India’s power sector is still largely dominated by state utilities. Despite several attempted partnerships with foreign investors, few projects have actually been implemented. This lack of foreign investment limits utilities’ ability to raise needed capital for basic infrastructure.
This financial frailty, coupled with public ownership of utilities and the related bureaucratic slowness, has made it very difficult for investors to take interest in India’s grid. Despite these problems, prescient U.S. companies such as GE have done business in India for decades and are positioned to help India build the Smart Grid. The first Smart Metering Conference is being held next week in India (Spintelligent’s Metering India) and the first major industrial security conference is being held in India the week of October 22 (IFSEC India.) There is tremendous interest in the business opportunities for India.
India has problems not unlike other developing countries
India’s grid is in need of major improvements. This neglect has accumulated in a variety of system failures:
· Poorly planned distribution networks
· Overloading of system components
· Lack of reactive power support and regulation services
· Low metering efficiency and bill collection
· Power theft
While the national government’s ambitious “Power for All” plan calls for the addition of over 1 TW of additional capacity by 2012, it faces the challenge of overcoming a history of poor power quality, capacity shortfalls and frequent blackouts.
What issues should India address first?
Without addressing the problems of investment and financial stability, India is not able to solve its inadequate grid infrastructure.

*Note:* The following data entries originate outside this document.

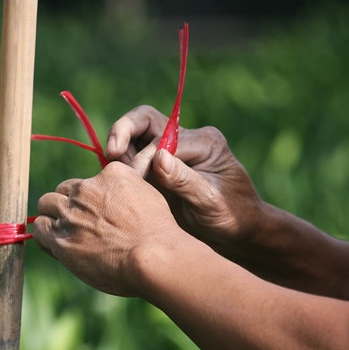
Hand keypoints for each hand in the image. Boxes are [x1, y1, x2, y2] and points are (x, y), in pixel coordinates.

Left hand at [33, 154, 184, 297]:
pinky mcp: (61, 236)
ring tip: (66, 234)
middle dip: (68, 205)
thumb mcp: (148, 198)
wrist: (154, 257)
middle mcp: (87, 189)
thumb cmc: (159, 235)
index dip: (89, 199)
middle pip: (63, 190)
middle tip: (79, 224)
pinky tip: (55, 245)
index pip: (87, 181)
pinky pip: (39, 228)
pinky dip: (45, 235)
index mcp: (110, 174)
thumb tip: (116, 201)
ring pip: (46, 205)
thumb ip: (127, 193)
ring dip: (53, 217)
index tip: (96, 214)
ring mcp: (71, 212)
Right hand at [105, 105, 264, 253]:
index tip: (132, 183)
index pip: (162, 140)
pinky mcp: (161, 163)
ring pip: (137, 134)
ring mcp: (173, 149)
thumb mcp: (212, 202)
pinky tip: (117, 180)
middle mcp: (188, 138)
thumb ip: (185, 180)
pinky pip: (135, 152)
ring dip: (120, 149)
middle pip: (145, 120)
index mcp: (205, 141)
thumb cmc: (232, 216)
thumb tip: (157, 158)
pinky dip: (122, 162)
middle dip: (123, 133)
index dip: (142, 158)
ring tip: (113, 173)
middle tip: (111, 155)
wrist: (238, 229)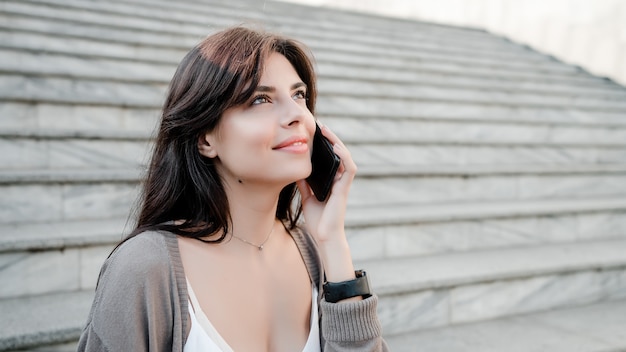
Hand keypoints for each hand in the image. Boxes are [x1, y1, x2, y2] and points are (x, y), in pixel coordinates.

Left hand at [296, 125, 356, 244]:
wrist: (324, 237)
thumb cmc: (318, 219)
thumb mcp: (306, 196)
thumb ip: (304, 182)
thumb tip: (295, 167)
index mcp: (331, 180)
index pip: (330, 157)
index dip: (324, 144)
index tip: (314, 131)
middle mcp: (339, 180)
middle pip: (338, 154)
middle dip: (330, 139)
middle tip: (319, 126)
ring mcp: (343, 184)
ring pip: (345, 157)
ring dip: (337, 142)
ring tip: (326, 131)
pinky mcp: (344, 189)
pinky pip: (348, 169)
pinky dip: (344, 157)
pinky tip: (335, 147)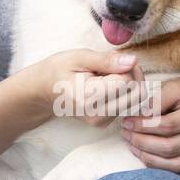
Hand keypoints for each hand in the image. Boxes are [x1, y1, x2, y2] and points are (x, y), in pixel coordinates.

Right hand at [30, 49, 150, 127]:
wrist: (42, 90)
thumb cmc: (58, 70)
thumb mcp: (78, 57)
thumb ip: (106, 60)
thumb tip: (132, 61)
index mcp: (89, 98)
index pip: (127, 82)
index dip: (126, 66)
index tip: (112, 58)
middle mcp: (97, 115)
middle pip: (137, 94)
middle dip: (133, 74)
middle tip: (115, 62)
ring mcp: (102, 121)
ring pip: (136, 100)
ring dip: (130, 82)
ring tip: (109, 72)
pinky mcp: (105, 123)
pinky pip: (128, 105)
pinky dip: (124, 92)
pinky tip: (108, 83)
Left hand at [121, 76, 179, 177]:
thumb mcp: (178, 86)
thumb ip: (157, 98)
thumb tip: (137, 113)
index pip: (168, 125)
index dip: (144, 126)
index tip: (127, 121)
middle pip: (170, 147)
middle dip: (142, 142)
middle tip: (126, 133)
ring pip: (176, 164)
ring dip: (148, 158)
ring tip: (132, 145)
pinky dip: (163, 169)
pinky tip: (147, 157)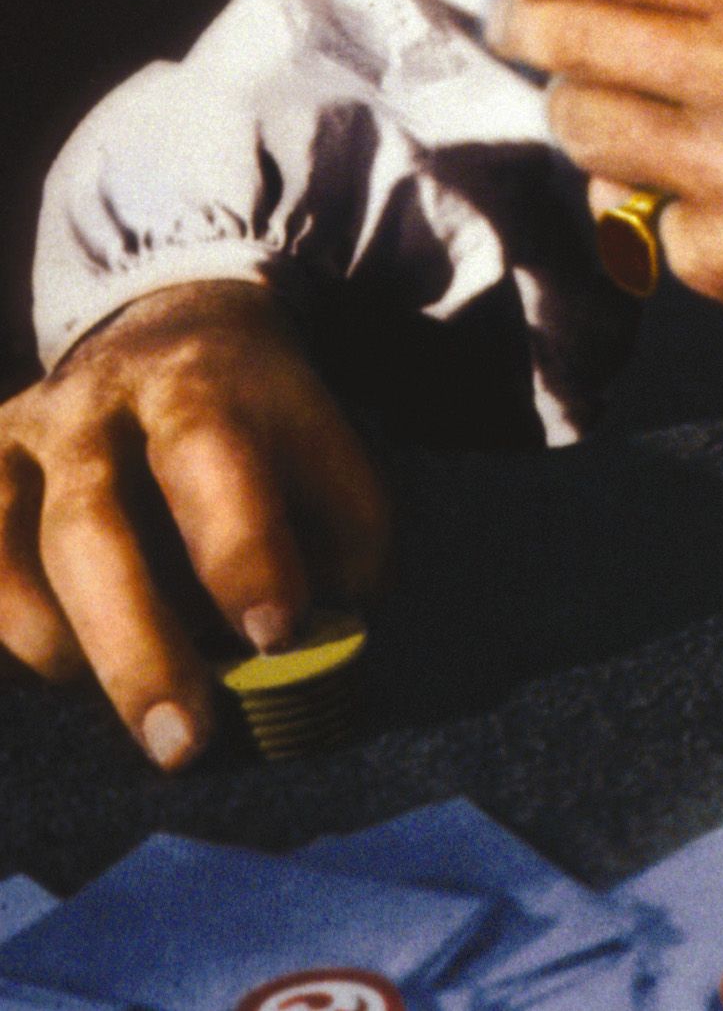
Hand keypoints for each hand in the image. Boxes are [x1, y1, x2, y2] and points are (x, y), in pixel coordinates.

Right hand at [0, 280, 387, 768]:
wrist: (162, 327)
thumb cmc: (256, 418)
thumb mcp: (320, 441)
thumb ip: (341, 532)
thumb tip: (324, 641)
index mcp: (198, 381)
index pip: (210, 457)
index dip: (241, 548)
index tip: (278, 635)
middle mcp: (93, 405)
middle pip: (90, 527)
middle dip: (138, 647)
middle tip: (185, 743)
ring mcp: (20, 441)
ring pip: (12, 559)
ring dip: (71, 652)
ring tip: (144, 706)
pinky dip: (12, 635)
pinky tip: (66, 672)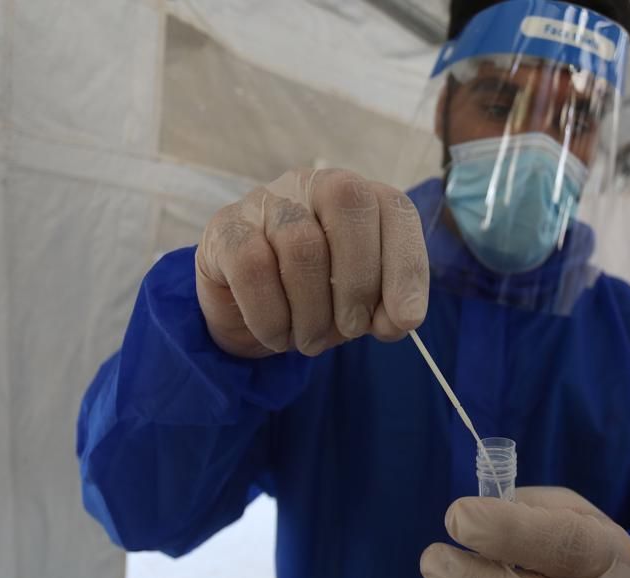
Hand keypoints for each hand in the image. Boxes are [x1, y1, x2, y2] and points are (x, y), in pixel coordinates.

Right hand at [196, 168, 429, 357]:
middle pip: (348, 207)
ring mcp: (264, 201)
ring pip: (302, 245)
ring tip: (311, 340)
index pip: (394, 209)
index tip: (403, 321)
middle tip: (350, 329)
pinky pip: (253, 267)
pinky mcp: (224, 229)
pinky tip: (277, 335)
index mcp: (355, 196)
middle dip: (358, 283)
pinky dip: (272, 316)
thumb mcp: (358, 306)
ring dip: (313, 312)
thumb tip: (400, 319)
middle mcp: (310, 185)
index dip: (405, 266)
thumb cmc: (313, 300)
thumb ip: (386, 307)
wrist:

Financial stability and concurrent investment only arises from lowering the enormous problems with power theft in India.
One example: In a demonstration project in nearby Malaysia, TNB Distribution, Malaysia’s largest power company, had to deal with similar problems. Facing enormous power theft, payment delinquency and poor power quality, they chose to implement a new program to reduce losses. They found many significant reasons for their losses, a lack of consistent billing practices, inconsistent meter readers, significant numbers of tampered meters, uncollected debt, and a general lack of information availability at all levels. TNB Distribution successfully dealt with their problems by increasing transparency, and using regular auditing. These are the same issues addressed by the deployment of an advanced metering infrastructure, which helps to increase information transparency and tracking.
A recent presentation at the India Electricity 2006 conference also suggested using demand side management to selectively curtail electricity use for delinquent customers or neighborhoods, while improving power quality for consistently paying customers. While this may not sound like a desirable program to most American utilities, it may make sense in India’s constrained power grid, where high levels of delinquency have increased system load without revenue returns.
Another driver behind the need for a smarter grid in India is its trends towards energy efficiency and increased use of renewables. While blanket energy efficiency is important, India would greatly benefit from intelligent energy efficiency in the form of demand response and grid-responsive appliances.